Sunday, February 22, 2009

Solubility Data in Bioclipse #2: handling RDF

RDF is swiftly becoming the lingua franca of life sciences (see for example [1,2]). Bioclipse is an excellent platform to visualize results from analysis of the network, both for graph visualization (see [3]), as well of visualization of domain specific data types (e.g. sequences, molecules, ...).

Yesterday I uploaded a Bioclipse feature that adds a rdf manager to handle RDF content, which includes SPARQL support. The below snippet shows application to the solubility data [3]:

See also:
  1. One Billion Biochemical RDF Triples!
  2. RDF-ing molecular space
  3. Solubility Data in Bioclipse #1


  1. Egon,

    I keep hearing about RDF, but nowhere have I seen a compelling case for why I need to care about it.

    Why does the average person (non-informatician) need to care about RDF? Is there a video, graphic, or site concisely explaining the problem RDF solves and why RDF is the best solution?

  2. The average person does not really need to care about RDF any more than they need to care about HTML. If you want to share visual representations of your data on the Web, then you might begin care about HTML. If you want to share computationally useful representations of your data on the Web, then you might begin to care about RDF. If you are just a browser of information then it is not your concern.

    RDF is valuable infrastructure for distributing and sharing data between different applications automatically. By sharing it (or another pattern but it is what we have) as an upper-level data model it makes it much easier to integrate data generated by different sources. The extreme alternative to this idea is that everyone makes up their own non-interoperable equivalent and every time we try to merge data we have to write another parser and another custom hack to figure out how items in the different sources might fit together. (Which is exactly what bioinformaticians have had to do over and over again and is why they find RDF appealing.)

    If you don't believe infrastructure is valuable I suggest you avoid the use of trains, roads or road signs on your way to work tomorrow.

  3. Rich, RDF has little meaning to intradisciplinary research, with a well defined vocabulary, a few well defined data types, etc.

    Interdisciplinary who makes a huge difference: every discipline speaking the same language with: 1) the same grammar (RDF), 2) well-defined vocabularies (ontologies) and dictionaries (owl:sameAs).

    This allows linking QSAR activities to clinical records from hospital, in a meaningful way.

    Not sure if RDF is the best solution, but I think it is very powerful, and greatly complements what tools we have available right now.

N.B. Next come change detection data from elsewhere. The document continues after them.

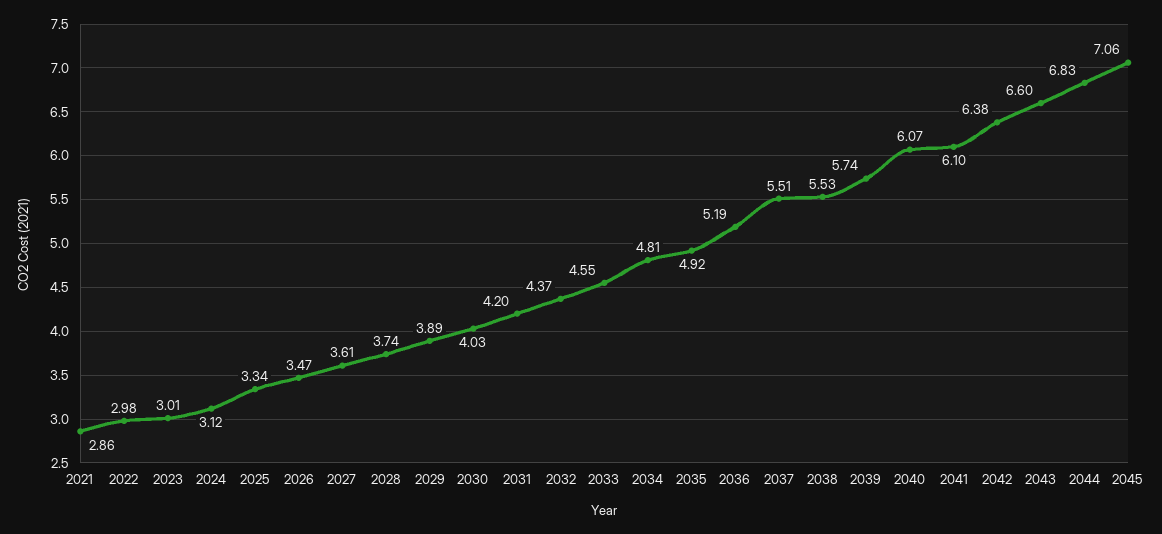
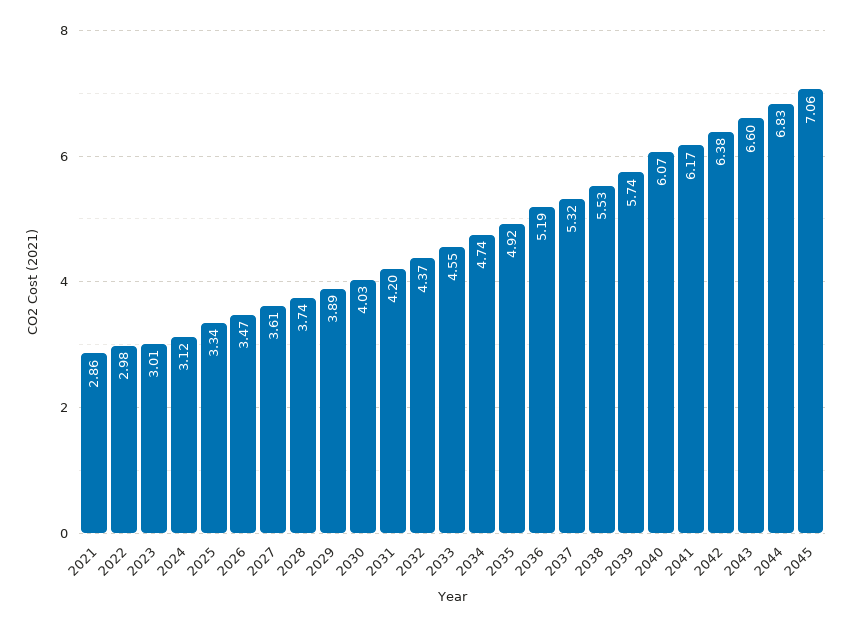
  {
    "2021": 2.86,
    "2022": 2.98,
    "2023": 3.01,
    "2024": 3.12,
    "2025": 3.34,
    "2026": 3.47,
    "2027": 3.61,
    "2028": 3.74,
    "2029": 3.89,
    "2030": 4.03,
    "2031": 4.2,
    "2032": 4.37,
    "2033": 4.55,
-   "2034": 4.81,
+   "2034": 4.74,
    "2035": 4.92,
    "2036": 5.19,
-   "2037": 5.51,
+   "2037": 5.32,
    "2038": 5.53,
    "2039": 5.74,
    "2040": 6.07,
-   "2041": 6.1,
+   "2041": 6.17,
    "2042": 6.38,
    "2043": 6.6,
    "2044": 6.83,
    "2045": 7.06
  }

    In the rest of this year, we'll see several really cool applications in chemistry... Rich, I can highly recommend making your vendor-oriented software RDF-capable. Please contact me offline, if you want to explore and chat about that direction.

  4. @Benjamin, I do get the part about RDF being useful as an information exchange infrastructure element. I just don't see why I should care.

    All of the descriptions about RDF I've seen so far have been, well, academic.

    Even in the earliest days of the Web, I could say to a complete novice: HTML is the code behind Web pages. (but not before Web browsers).

    Today I can say: RSS is how your blog posts get delivered to a much wider audience. (but not before blogs started to catch on).

    There may not be a non-academic use for RDF, which is OK. I'm just wondering if there's anything more to it than that.

    Which makes me think - either RDF is going nowhere, or it's just missing its natural application.


    "This allows linking QSAR activities to clinical records from hospital, in a meaningful way."

    This sounds like an interesting, specific example. In the simplest possible terms, how would it work (might make a good separate post). I'll take you up on your offer, BTW - thanks.